Segment Start: Given data

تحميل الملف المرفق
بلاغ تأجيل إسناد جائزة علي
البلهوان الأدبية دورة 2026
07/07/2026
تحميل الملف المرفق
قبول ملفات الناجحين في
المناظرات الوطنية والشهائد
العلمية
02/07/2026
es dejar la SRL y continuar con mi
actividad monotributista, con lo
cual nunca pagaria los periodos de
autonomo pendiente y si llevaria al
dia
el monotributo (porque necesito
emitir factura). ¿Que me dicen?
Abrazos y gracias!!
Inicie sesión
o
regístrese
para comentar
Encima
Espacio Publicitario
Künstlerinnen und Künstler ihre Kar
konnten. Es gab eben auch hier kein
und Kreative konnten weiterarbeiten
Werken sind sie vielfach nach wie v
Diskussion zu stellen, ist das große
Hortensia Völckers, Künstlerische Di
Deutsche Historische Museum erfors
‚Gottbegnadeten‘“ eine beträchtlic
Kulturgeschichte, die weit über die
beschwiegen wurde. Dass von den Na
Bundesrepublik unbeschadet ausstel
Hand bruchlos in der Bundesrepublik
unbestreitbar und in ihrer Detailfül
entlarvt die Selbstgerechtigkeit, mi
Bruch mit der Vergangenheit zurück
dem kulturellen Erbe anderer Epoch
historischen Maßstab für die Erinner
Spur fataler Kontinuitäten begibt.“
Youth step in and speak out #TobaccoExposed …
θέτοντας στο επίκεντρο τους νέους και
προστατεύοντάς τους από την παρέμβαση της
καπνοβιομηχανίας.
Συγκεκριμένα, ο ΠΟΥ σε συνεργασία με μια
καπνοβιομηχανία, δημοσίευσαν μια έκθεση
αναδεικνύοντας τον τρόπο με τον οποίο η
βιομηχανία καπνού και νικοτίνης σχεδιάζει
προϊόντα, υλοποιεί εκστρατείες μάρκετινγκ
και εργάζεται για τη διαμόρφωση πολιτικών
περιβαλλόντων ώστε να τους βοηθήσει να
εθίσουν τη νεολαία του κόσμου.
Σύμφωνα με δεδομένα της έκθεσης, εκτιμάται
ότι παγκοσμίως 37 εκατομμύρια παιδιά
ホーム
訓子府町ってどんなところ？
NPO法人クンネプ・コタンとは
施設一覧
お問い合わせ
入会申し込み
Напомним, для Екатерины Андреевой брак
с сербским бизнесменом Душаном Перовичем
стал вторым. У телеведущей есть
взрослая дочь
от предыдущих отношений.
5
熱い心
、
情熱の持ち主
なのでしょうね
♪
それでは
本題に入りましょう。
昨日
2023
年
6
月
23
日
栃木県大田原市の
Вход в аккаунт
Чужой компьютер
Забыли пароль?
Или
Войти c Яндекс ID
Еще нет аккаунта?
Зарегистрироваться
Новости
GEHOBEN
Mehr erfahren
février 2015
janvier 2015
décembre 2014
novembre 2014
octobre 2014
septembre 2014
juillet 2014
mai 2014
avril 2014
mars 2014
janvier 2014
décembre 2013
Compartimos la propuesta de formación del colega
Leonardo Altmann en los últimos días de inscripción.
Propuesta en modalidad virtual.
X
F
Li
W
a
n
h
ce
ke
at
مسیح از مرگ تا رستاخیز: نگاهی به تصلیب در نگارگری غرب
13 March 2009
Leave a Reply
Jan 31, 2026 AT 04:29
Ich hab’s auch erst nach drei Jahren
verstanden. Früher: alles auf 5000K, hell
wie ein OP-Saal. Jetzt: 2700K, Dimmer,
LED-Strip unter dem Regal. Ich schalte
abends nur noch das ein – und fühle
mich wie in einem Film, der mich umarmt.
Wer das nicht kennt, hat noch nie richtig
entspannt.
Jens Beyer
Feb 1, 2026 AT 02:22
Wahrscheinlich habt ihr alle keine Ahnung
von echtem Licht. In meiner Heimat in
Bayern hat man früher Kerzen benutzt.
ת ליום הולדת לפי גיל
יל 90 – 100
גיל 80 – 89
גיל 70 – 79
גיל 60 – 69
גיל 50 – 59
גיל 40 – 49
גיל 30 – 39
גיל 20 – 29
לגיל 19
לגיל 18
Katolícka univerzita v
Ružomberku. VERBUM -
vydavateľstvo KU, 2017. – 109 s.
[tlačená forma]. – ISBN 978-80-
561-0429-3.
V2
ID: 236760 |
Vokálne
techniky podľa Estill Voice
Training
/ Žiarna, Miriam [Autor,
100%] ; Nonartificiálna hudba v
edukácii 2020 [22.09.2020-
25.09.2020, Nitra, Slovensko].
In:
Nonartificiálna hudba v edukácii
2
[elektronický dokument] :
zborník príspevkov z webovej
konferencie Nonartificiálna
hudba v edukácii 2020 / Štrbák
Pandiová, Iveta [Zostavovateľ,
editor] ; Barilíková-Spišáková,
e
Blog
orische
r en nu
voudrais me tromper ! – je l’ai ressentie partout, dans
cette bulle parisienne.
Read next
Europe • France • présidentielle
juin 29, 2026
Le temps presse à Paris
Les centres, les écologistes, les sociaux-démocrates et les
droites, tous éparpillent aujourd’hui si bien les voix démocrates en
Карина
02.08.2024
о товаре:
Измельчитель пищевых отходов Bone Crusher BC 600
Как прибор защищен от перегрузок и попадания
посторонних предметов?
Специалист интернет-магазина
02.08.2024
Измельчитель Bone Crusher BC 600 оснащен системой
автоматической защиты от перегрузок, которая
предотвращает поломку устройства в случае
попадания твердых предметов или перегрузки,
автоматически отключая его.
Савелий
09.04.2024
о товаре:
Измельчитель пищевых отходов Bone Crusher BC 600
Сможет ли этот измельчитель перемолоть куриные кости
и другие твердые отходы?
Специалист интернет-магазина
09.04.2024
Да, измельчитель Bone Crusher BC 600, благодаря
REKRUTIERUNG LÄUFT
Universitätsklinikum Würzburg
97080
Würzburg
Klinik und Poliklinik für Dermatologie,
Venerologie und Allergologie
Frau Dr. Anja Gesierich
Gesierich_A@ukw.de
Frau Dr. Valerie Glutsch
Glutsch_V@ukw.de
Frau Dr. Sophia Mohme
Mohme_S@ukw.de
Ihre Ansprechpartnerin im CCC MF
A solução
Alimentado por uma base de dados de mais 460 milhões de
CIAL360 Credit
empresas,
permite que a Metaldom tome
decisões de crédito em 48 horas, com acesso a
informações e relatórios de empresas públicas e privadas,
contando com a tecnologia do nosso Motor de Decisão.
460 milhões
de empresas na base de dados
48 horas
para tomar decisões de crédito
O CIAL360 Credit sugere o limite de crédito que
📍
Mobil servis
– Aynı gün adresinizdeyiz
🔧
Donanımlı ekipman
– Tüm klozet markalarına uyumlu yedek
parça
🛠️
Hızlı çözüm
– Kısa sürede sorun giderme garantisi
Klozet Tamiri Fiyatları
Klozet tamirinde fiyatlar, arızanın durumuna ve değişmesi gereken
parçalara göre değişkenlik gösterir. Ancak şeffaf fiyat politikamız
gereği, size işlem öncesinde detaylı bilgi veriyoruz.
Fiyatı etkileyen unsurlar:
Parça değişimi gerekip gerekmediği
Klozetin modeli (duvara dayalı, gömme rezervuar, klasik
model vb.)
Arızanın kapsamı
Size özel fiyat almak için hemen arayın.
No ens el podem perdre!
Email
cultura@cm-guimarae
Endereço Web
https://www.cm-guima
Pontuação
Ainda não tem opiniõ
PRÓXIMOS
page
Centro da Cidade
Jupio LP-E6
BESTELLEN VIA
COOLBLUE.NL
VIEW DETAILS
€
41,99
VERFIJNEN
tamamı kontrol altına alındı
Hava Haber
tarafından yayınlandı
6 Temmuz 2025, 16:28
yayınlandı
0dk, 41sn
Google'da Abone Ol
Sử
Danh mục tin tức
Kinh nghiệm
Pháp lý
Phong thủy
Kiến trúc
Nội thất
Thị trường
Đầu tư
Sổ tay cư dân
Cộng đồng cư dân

Segment End: Given data

● Description of the task: What you return should be exactly the lines above, starting at the one with "Wahrscheinlich habt ihr alle keine Ahnung" and ending at the one with "techniky podľa Estill Voice", and nothing else.

● Output for this task:
Wahrscheinlich habt ihr alle keine Ahnung
von echtem Licht. In meiner Heimat in
Bayern hat man früher Kerzen benutzt.
ת ליום הולדת לפי גיל
יל 90 – 100
גיל 80 – 89
גיל 70 – 79
גיל 60 – 69
גיל 50 – 59
גיל 40 – 49
גיל 30 – 39
גיל 20 – 29
לגיל 19
לגיל 18
Katolícka univerzita v
Ružomberku. VERBUM -
vydavateľstvo KU, 2017. – 109 s.
[tlačená forma]. – ISBN 978-80-
561-0429-3.
V2
ID: 236760 |
Vokálne
techniky podľa Estill Voice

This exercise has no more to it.